- **What needs to be done**
Each entry below is to be given again word for word, with no pictures.

- **Record extracts**
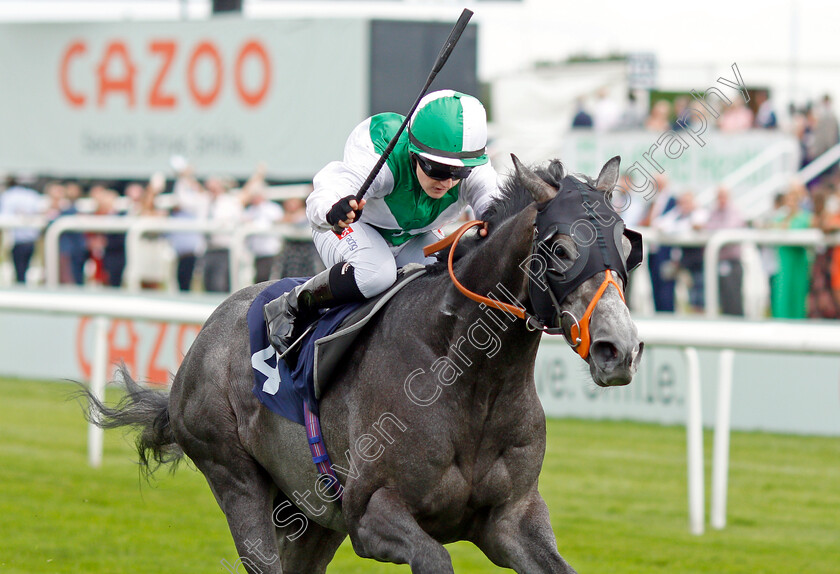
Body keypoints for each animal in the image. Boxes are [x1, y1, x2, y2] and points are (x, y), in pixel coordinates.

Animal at [85, 155, 644, 572]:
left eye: (626, 244)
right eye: (561, 247)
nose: (619, 348)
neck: (471, 379)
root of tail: (205, 334)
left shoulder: (513, 519)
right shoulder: (371, 512)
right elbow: (434, 558)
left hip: (311, 517)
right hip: (235, 478)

- **Task answer**
Body keypoints for each animal in the image. Boxes are [x1, y1, x2, y2] and points are (x, y), in pixel coordinates.

Animal at [85, 155, 644, 572]:
left eye: (626, 244)
right eye: (561, 247)
nose: (619, 348)
neck: (471, 379)
root of tail: (205, 334)
left shoulder: (513, 519)
right shoulder: (371, 512)
right elbow: (434, 558)
left hip: (311, 517)
right hip: (235, 478)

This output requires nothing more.